**WHAT IS REQUIRED**
From the records below, give the number of lines that include the word "Right". Add no other words.

**PROVIDED MATERIAL**
· · · · · · ·

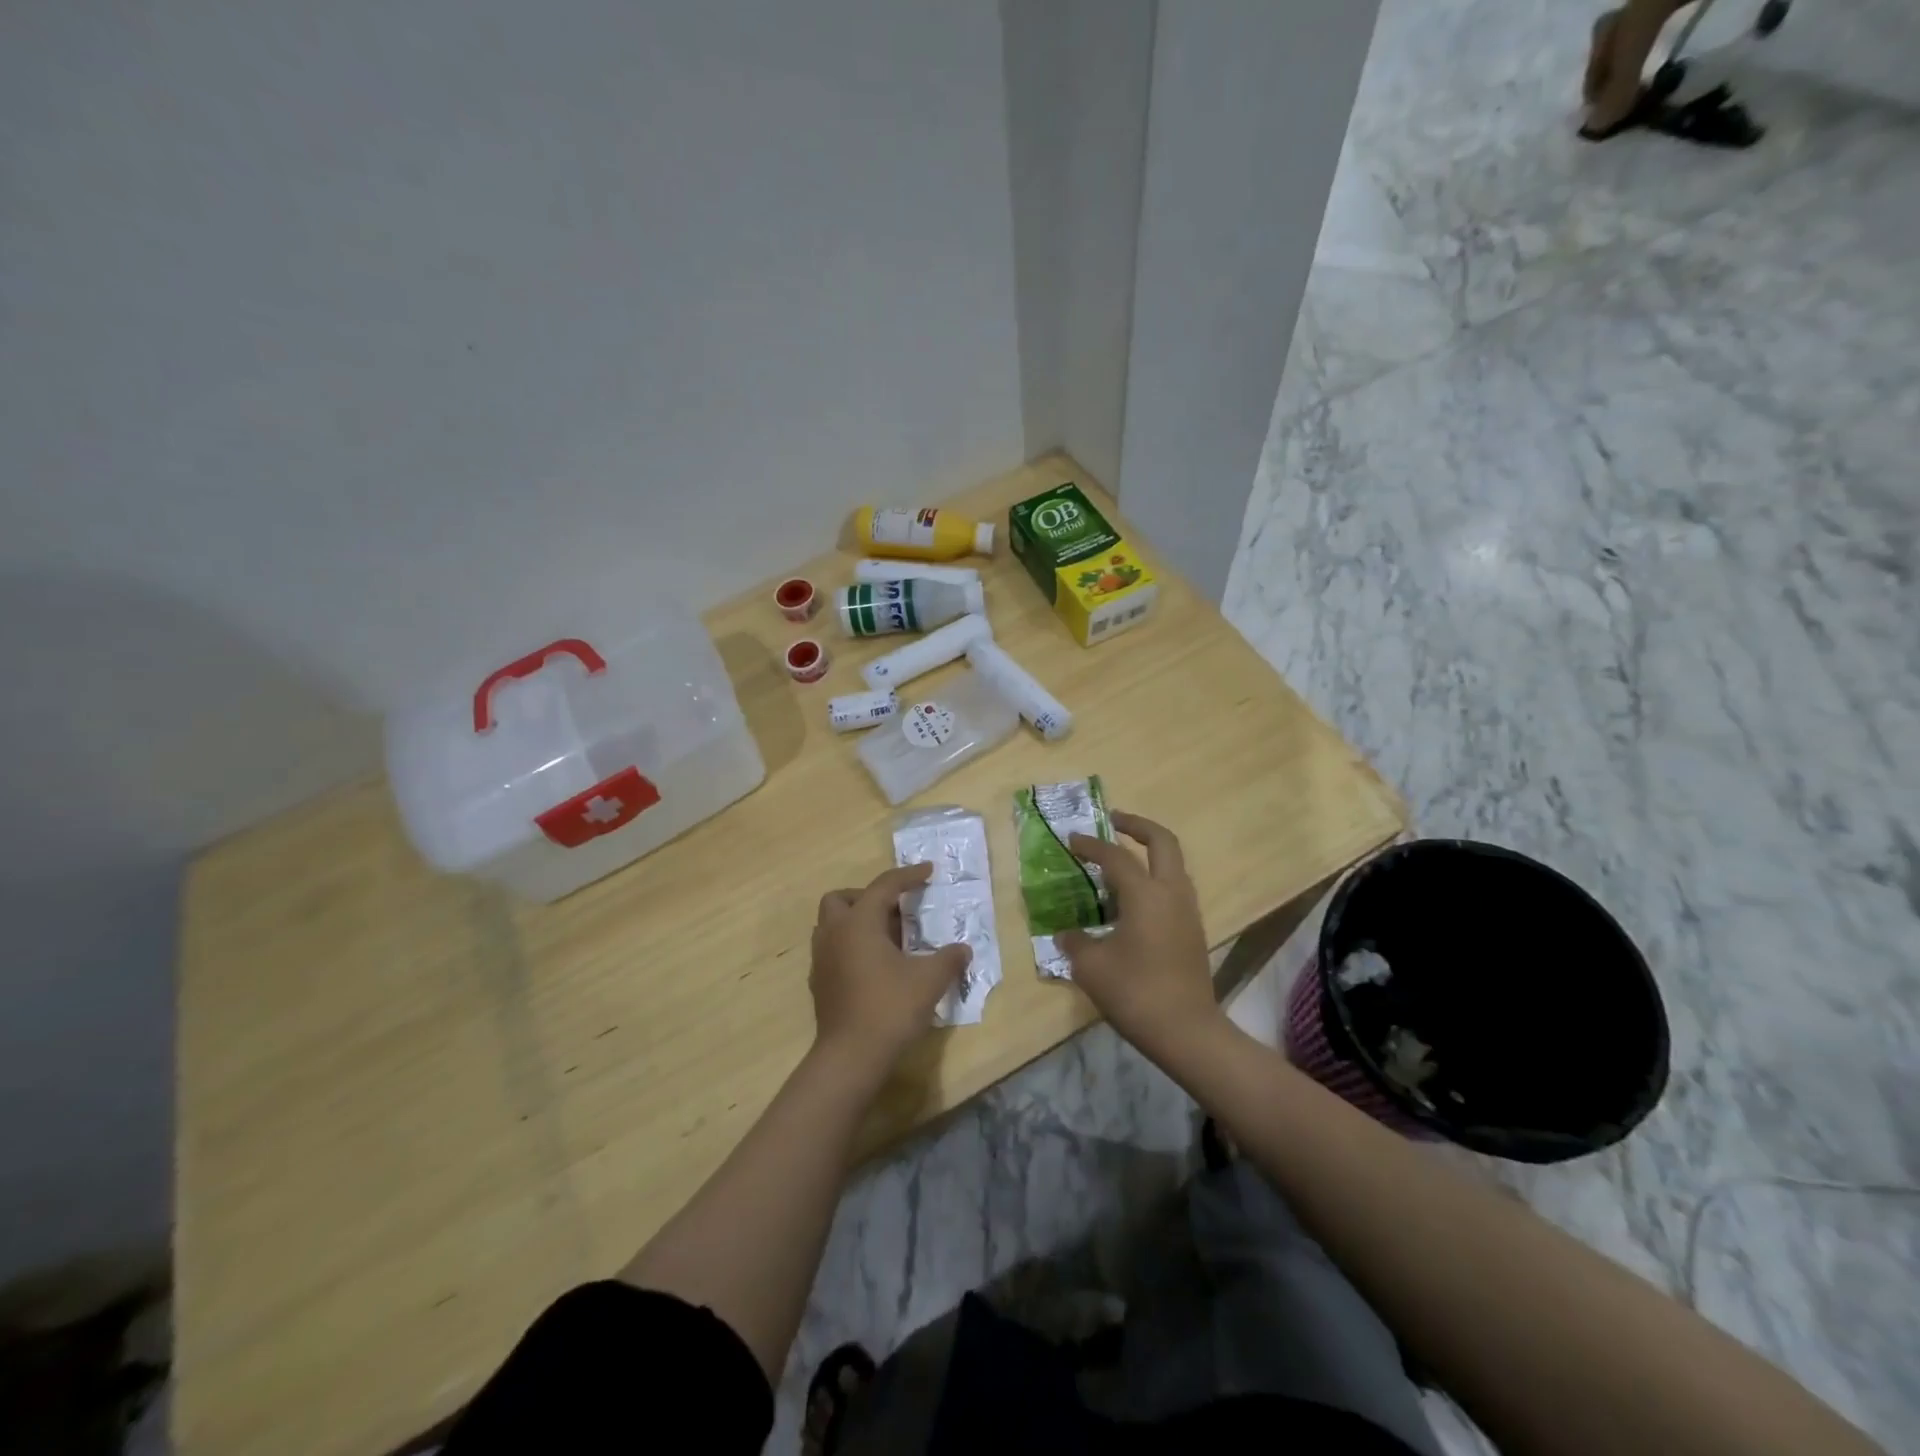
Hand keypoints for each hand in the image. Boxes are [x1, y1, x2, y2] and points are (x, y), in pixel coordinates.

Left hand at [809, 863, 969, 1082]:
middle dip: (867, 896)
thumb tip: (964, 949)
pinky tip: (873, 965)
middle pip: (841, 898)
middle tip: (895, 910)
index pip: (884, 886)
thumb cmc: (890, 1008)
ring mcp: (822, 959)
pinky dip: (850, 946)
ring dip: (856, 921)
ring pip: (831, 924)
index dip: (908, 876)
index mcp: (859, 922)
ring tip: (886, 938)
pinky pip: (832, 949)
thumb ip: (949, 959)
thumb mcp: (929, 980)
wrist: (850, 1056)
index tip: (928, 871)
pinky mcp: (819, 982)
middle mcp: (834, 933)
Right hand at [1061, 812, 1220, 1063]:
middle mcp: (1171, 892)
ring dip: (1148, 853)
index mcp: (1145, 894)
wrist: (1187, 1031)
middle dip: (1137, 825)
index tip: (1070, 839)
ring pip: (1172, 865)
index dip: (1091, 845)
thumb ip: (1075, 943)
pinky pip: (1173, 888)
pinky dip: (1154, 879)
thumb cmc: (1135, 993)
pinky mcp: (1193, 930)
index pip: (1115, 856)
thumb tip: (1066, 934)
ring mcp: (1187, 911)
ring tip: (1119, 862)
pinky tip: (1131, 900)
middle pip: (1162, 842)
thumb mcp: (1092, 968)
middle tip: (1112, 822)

· · · · · · ·

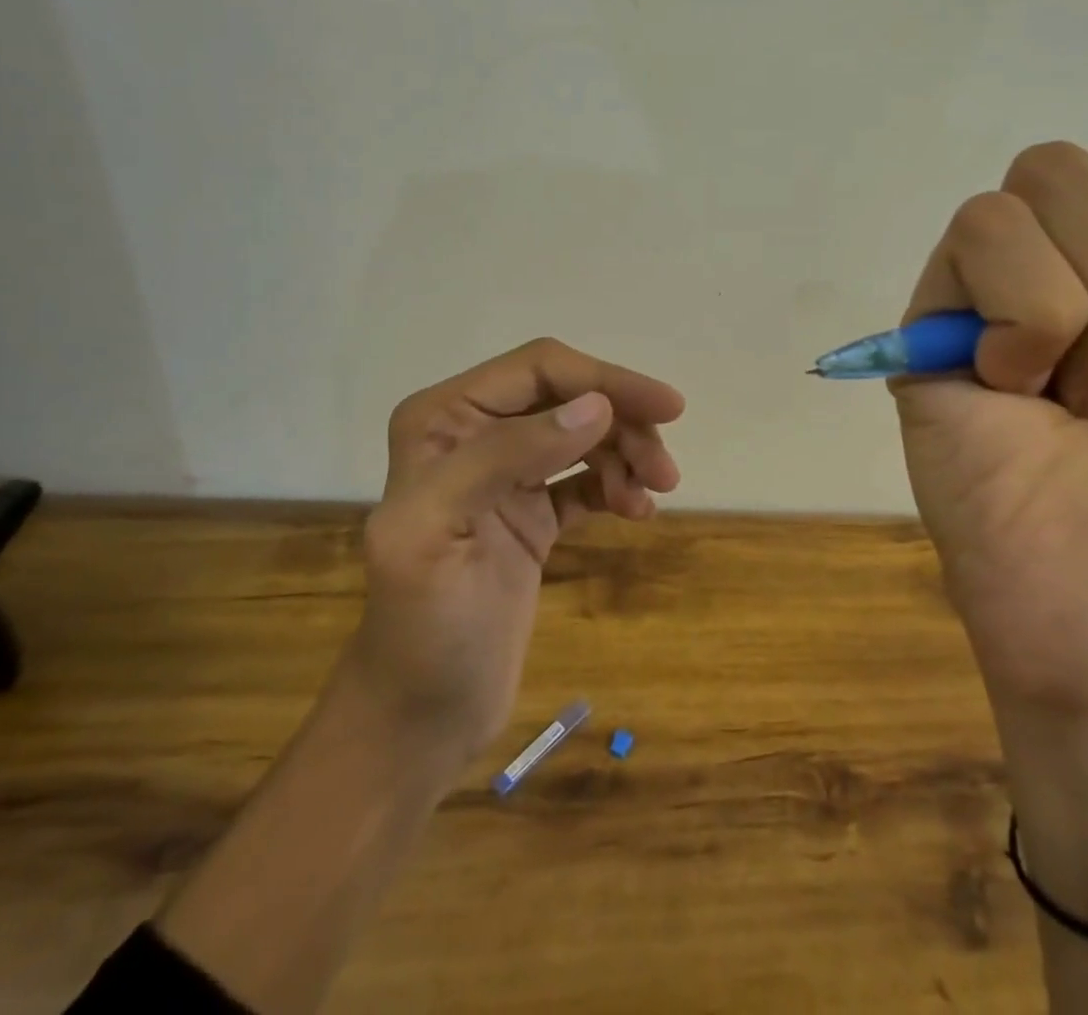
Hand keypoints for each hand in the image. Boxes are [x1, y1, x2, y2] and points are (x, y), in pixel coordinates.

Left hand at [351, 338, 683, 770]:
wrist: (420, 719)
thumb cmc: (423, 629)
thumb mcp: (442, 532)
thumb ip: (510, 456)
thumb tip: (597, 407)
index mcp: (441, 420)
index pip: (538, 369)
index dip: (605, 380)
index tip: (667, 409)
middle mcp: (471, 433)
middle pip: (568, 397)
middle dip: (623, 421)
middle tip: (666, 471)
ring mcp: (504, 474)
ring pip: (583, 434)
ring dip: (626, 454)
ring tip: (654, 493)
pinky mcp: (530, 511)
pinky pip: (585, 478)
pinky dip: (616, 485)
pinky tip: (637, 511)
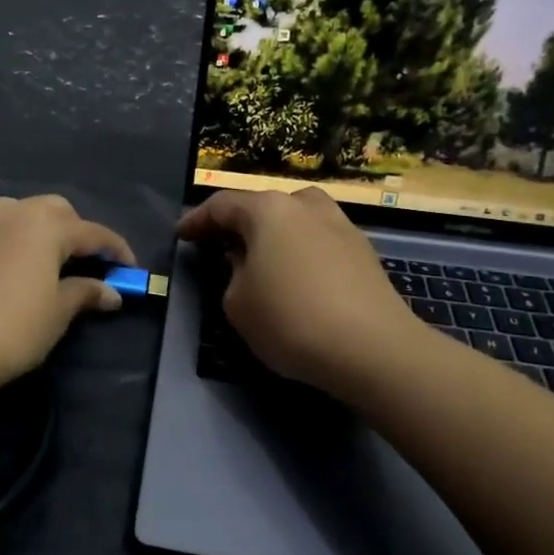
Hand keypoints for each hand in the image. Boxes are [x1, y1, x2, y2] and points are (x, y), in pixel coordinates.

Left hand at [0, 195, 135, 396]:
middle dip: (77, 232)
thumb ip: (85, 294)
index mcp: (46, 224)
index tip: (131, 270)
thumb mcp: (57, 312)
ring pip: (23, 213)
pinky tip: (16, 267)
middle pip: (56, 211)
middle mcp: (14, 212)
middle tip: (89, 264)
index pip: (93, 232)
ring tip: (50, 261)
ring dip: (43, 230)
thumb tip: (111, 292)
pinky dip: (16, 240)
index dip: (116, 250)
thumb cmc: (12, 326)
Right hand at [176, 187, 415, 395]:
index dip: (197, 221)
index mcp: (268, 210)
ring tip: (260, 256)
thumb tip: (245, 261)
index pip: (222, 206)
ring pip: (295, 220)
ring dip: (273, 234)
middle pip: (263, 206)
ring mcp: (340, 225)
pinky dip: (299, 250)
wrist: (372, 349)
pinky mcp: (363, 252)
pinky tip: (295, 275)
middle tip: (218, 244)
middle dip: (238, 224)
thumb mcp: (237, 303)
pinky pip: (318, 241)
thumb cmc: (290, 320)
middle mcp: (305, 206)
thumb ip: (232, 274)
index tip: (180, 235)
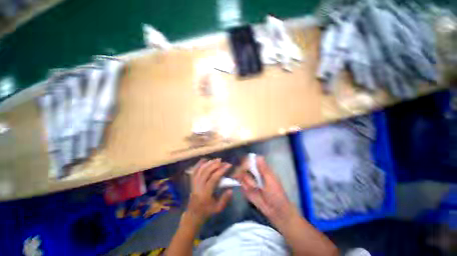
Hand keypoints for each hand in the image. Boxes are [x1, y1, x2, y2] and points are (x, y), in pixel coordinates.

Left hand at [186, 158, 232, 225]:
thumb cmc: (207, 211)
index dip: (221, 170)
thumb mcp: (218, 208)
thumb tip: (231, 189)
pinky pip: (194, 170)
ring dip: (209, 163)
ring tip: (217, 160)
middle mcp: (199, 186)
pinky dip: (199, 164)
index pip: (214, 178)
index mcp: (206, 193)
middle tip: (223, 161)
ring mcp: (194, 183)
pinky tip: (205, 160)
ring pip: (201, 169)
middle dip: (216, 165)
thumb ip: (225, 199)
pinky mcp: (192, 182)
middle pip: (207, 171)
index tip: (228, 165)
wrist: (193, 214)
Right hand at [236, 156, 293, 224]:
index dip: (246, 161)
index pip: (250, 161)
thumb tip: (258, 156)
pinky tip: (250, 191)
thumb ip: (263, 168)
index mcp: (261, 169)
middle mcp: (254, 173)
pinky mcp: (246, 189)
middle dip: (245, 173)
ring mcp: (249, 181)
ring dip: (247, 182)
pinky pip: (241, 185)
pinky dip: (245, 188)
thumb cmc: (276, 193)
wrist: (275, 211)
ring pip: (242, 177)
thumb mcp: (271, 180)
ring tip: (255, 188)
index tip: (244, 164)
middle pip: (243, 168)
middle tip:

· · · · · · ·

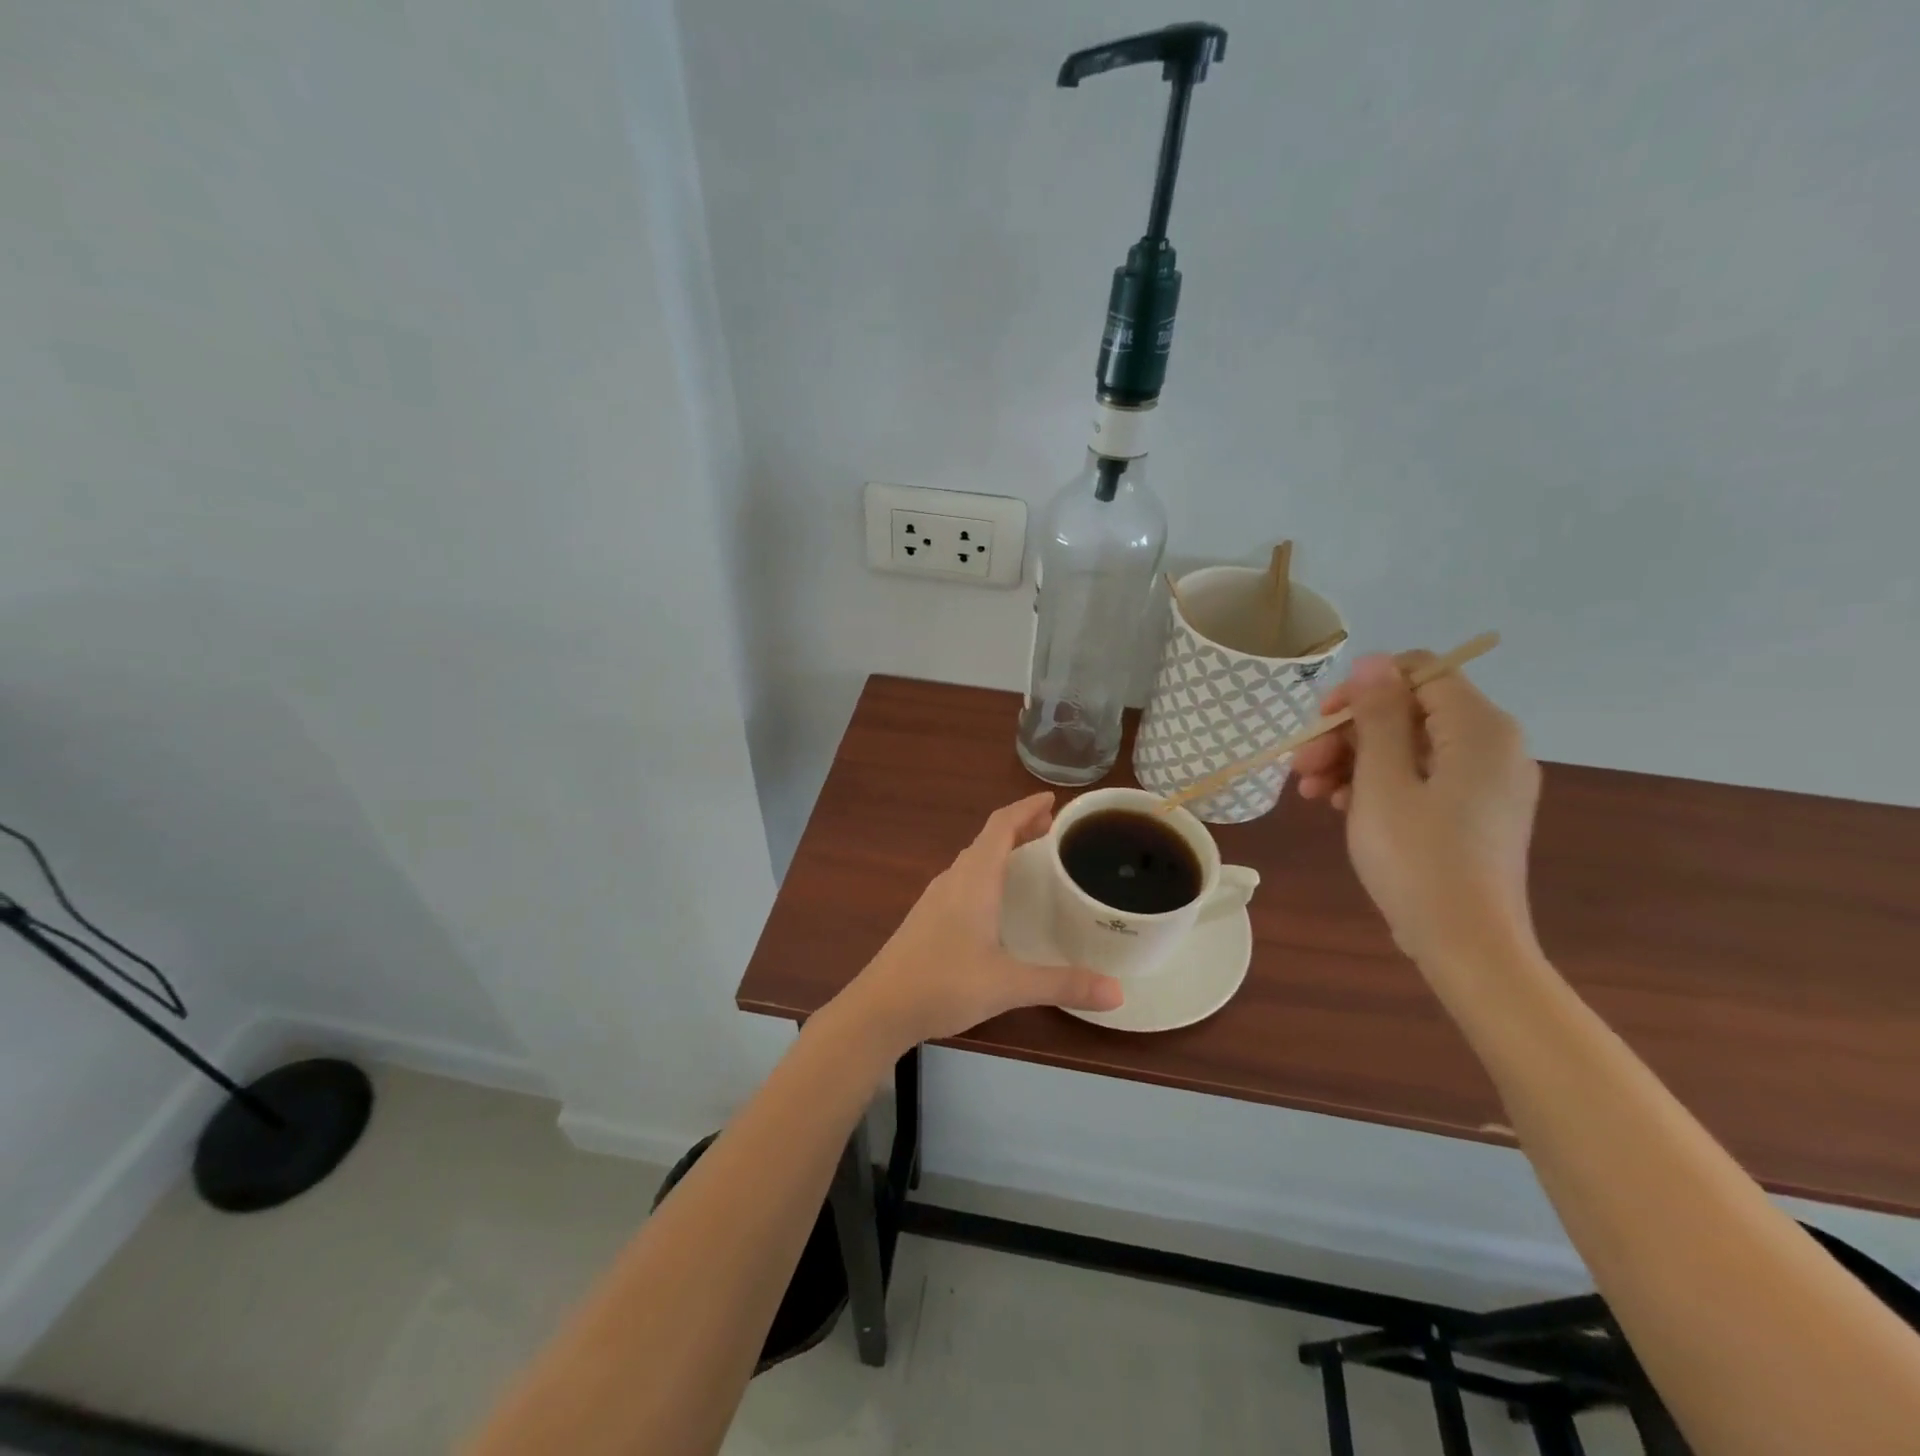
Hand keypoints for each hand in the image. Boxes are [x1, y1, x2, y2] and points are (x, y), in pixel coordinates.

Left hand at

· · · · · · ·

**OUTPUT OF THE EXERCISE**
3